For money launderers it is becoming more challenging to move large amounts of money around the financial system without a legitimate sounding cover story, and involving a lawyer in a payment helps to add that much needed legitimacy.
From calls to our Practice Advice Service we have seen two types of litigation specifically targeted to date: debt recovery and matrimonial law.
In the debt recovery scenario
The client presents as a director or manager in a company. They will approach a small to medium sized firm, usually through the internet or by email, and ask them to recover a debt.
Before the firm has even written the first letter of demand, they will be contacted by the debtor. The debtor will say they received a letter from the client company advising that they had now put the matter in the hands of the lawyer and provided your details to them.
The debtor sends a cheque to settle the bill in full. The solicitor pays the sum, less their fees to the client’s account.
In addition to possibly breaching the accounts rules by providing a banking facility for the clients, there is a risk that you have just moved the proceeds of crime.
In the past, the client companies were allegedly companies based in the Far East and the contractual disputes focussed on barrels of oil.

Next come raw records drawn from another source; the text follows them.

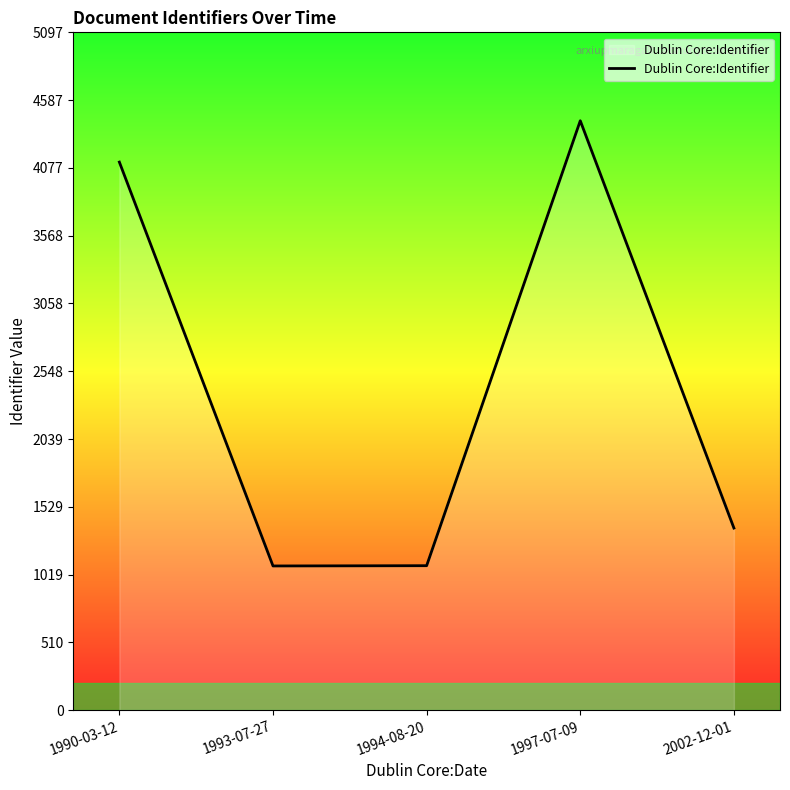

How many interior local valleys (lower than both neighbors) does the data have?

1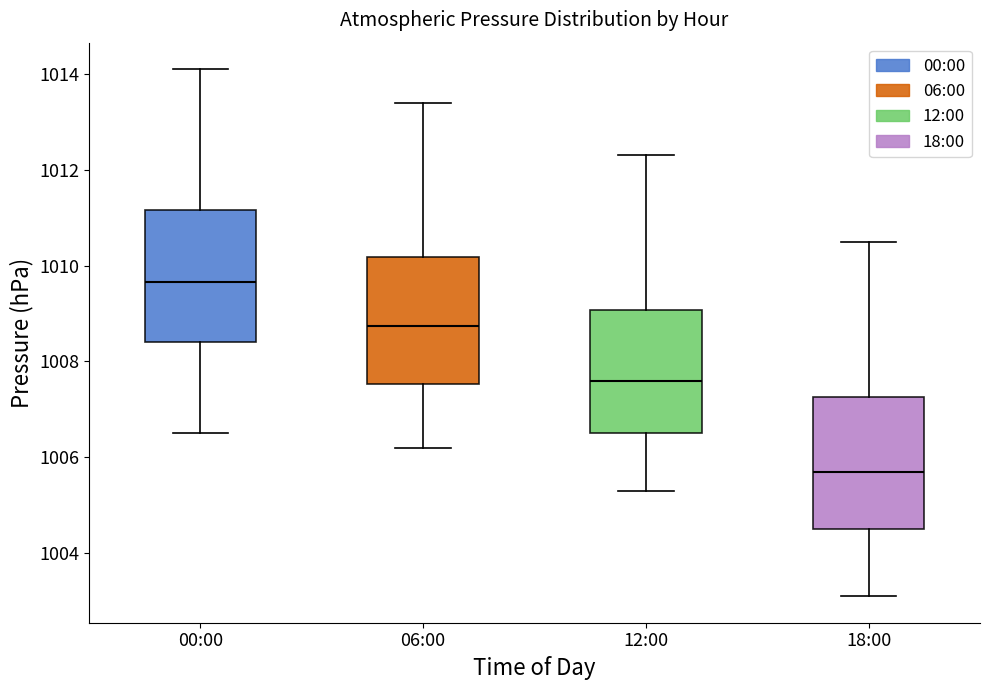

Which box's median line is the lowest?

18:00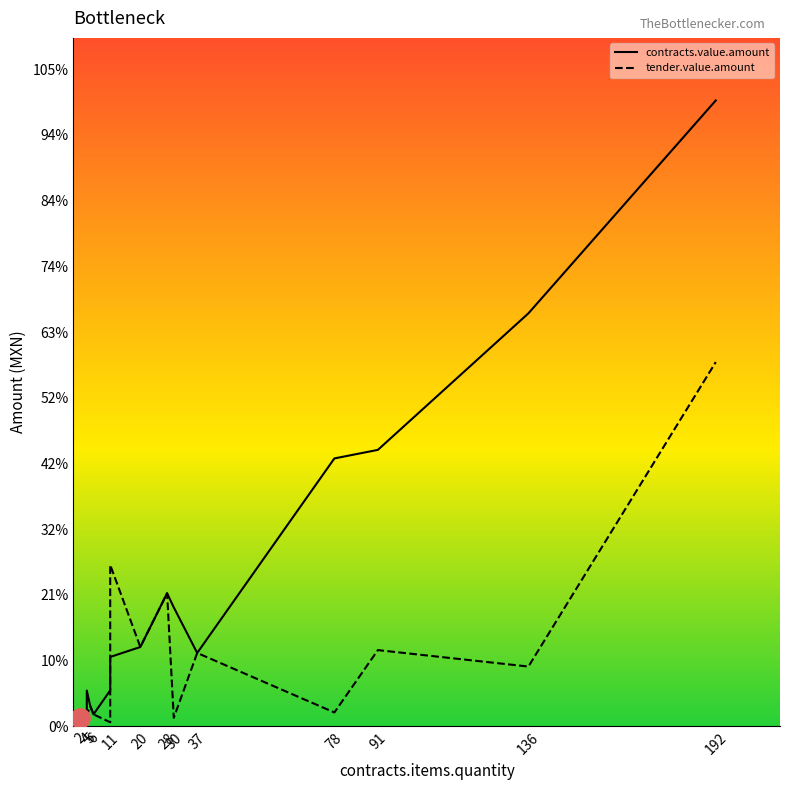

What are all the series names shown in the legend?

contracts.value.amount, tender.value.amount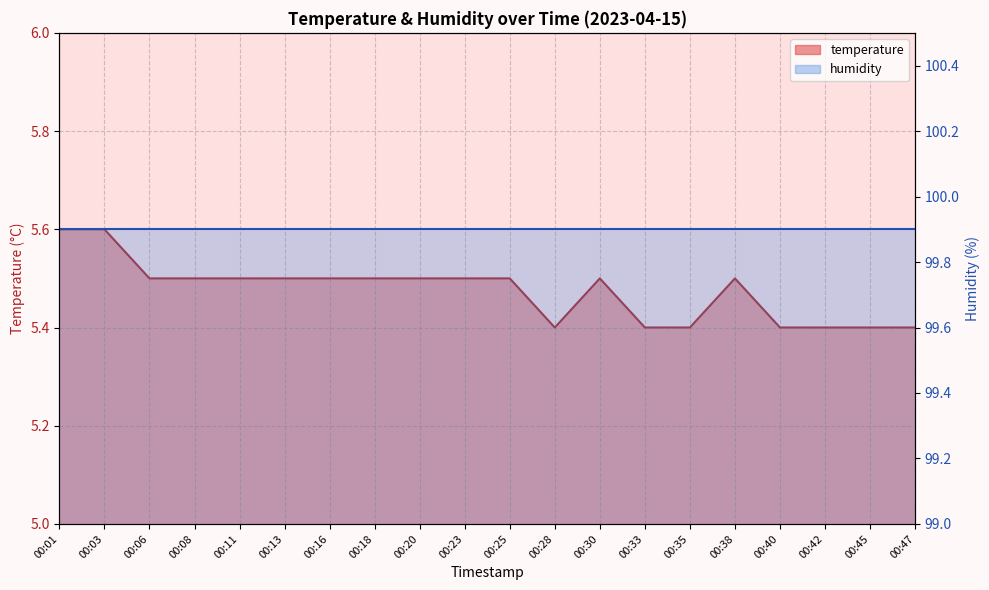

What is the sum of all values?

109.5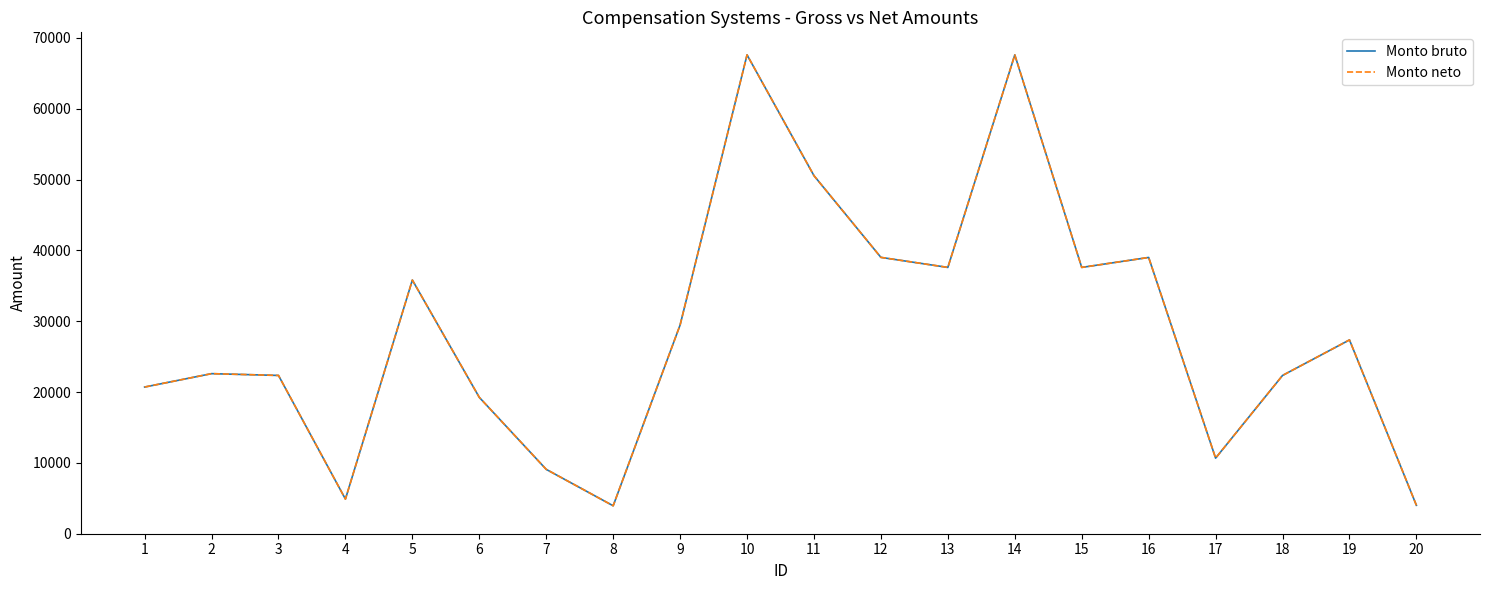

Reading right to left, extract all data points from this chart.

Monto bruto: 20=4012.3	19=27365.7	18=22348.8	17=10673.7	16=39010.0	15=37603.0	14=67614.0	13=37603.0	12=39020.0	11=50555.7	10=67614.0	9=29476.2	8=3944.3	7=9087.5	6=19252.9	5=35816.9	4=4888.8	3=22348.8	2=22603.0	1=20711.0
Monto neto: 20=4012.3	19=27365.7	18=22348.8	17=10673.7	16=39010.0	15=37603.0	14=67614.0	13=37603.0	12=39020.0	11=50555.7	10=67614.0	9=29476.2	8=3944.3	7=9087.5	6=19252.9	5=35816.9	4=4888.8	3=22348.8	2=22603.0	1=20711.0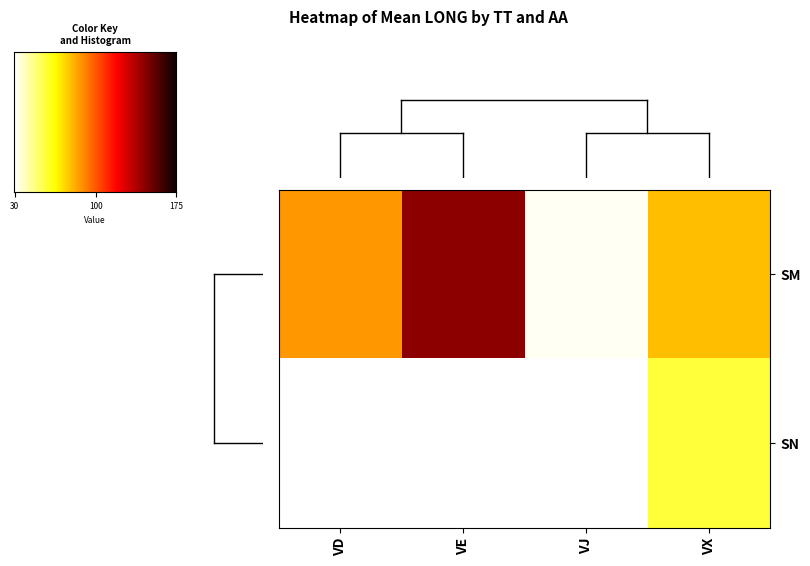

What is the change in value from VD to VJ?

-57.2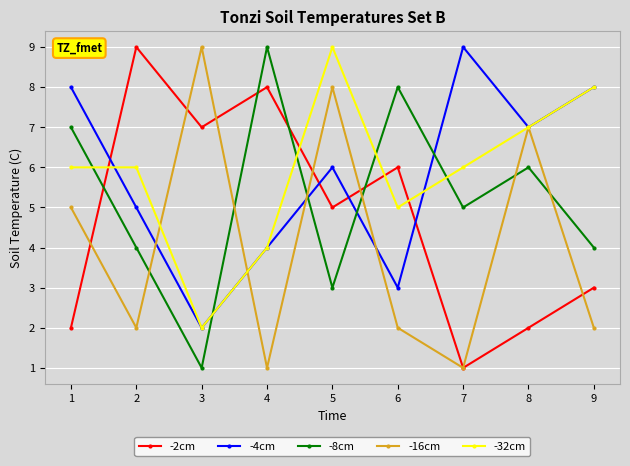

What is the value of the -4cm point at the 2nd from the left?

5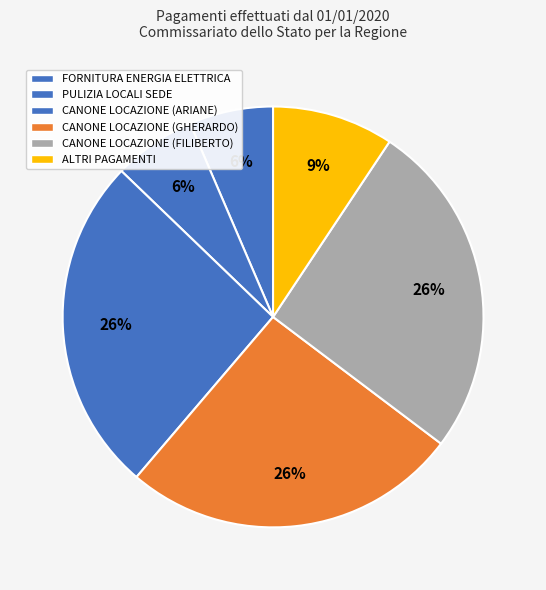

How many slices are in this pie chart?

6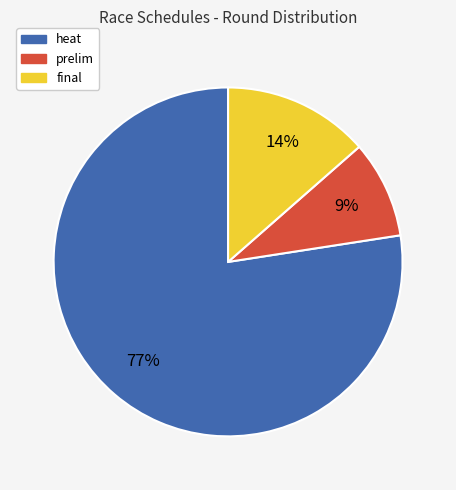

To the nearest percent, what portion does heat represent?

77%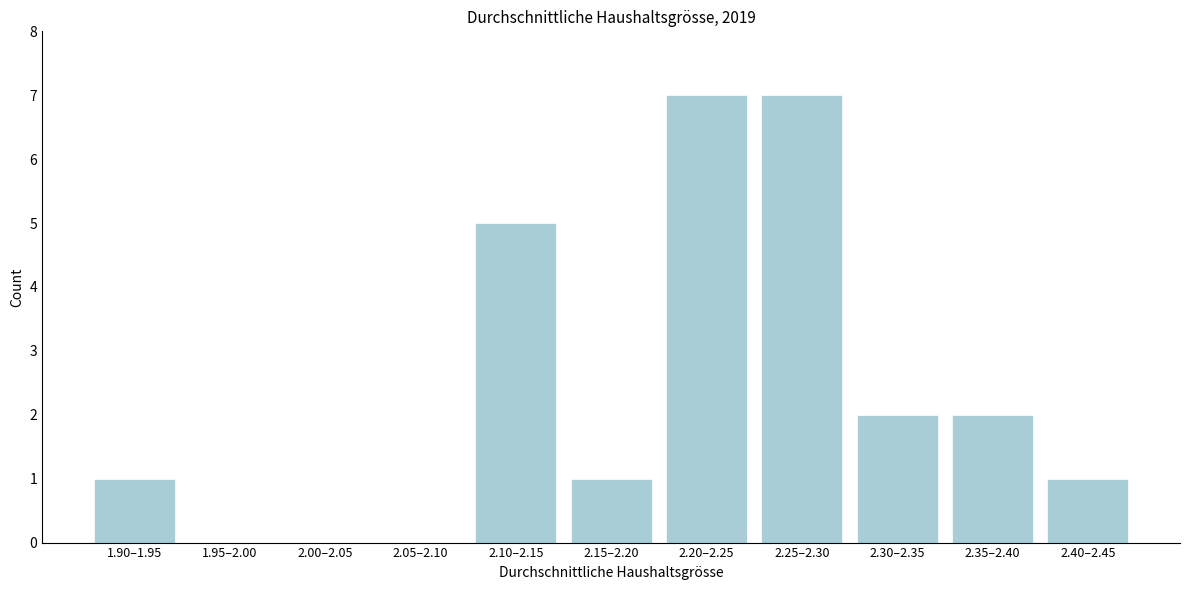

Reading right to left, transcribe all the data shown in this chart.

2.40–2.45=1	2.35–2.40=2	2.30–2.35=2	2.25–2.30=7	2.20–2.25=7	2.15–2.20=1	2.10–2.15=5	2.05–2.10=0	2.00–2.05=0	1.95–2.00=0	1.90–1.95=1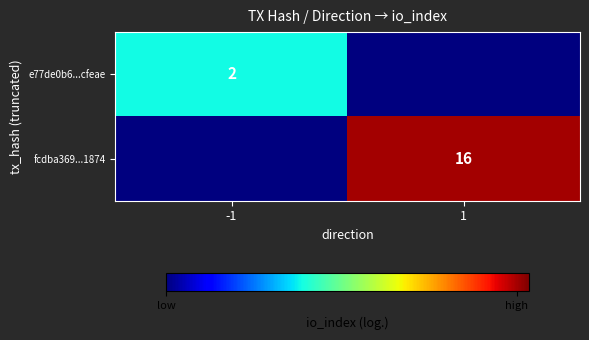

The e77de0b6...cfeae series shows 3 at -1. True or false?

False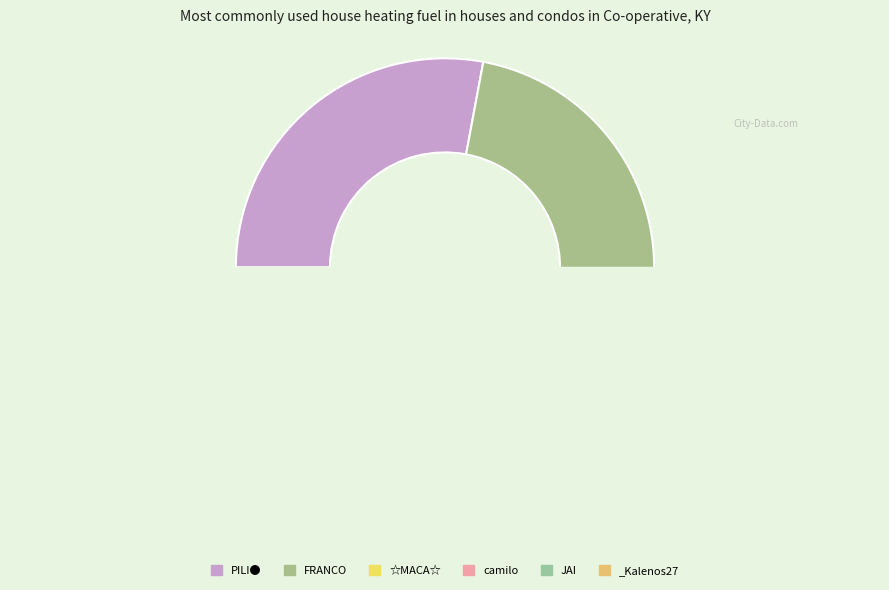

Which slice is the smallest?

JAI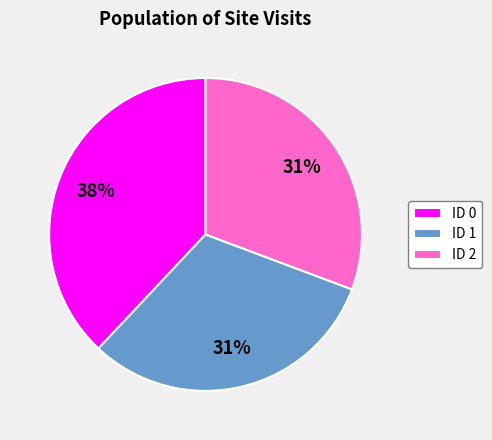

Is there any slice that represents more than half of the pie?

No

More recently the range of contractual disputes is widening and the client companies are alleging that they are foreign branches of a local company – when such a branch does not exist.
For more details about this methodology see our previous warnings.
In the matrimonial scenario
Individuals, who are usually presenting themselves as foreign nationals, are contacting solicitors by email and asking them to help enforce a collaborative law agreement arising out of their divorce some years ago. They say that they believe that the other party is in your jurisdiction, provide a generic email address but no postal address for the other party, and a copy of the agreement.
Upon closer inspection, the agreement does not state the jurisdiction or court in which it was made, the lawyers who allegedly acted for each party are merely mentioned by name but no information on the firm is provided, the contents of the agreement while extending to a few pages does not actually cover anything of substance and in one case a completely different person to the prospective client was named as a party to the agreement.
This particular methodology has the attraction for the criminals of moving reasonable sums of money through a lawyers account, while also potentially giving them access to the letterhead and client account details of the firm and lawyers signatures, enabling them to perpetrate frauds against the firm at a later date.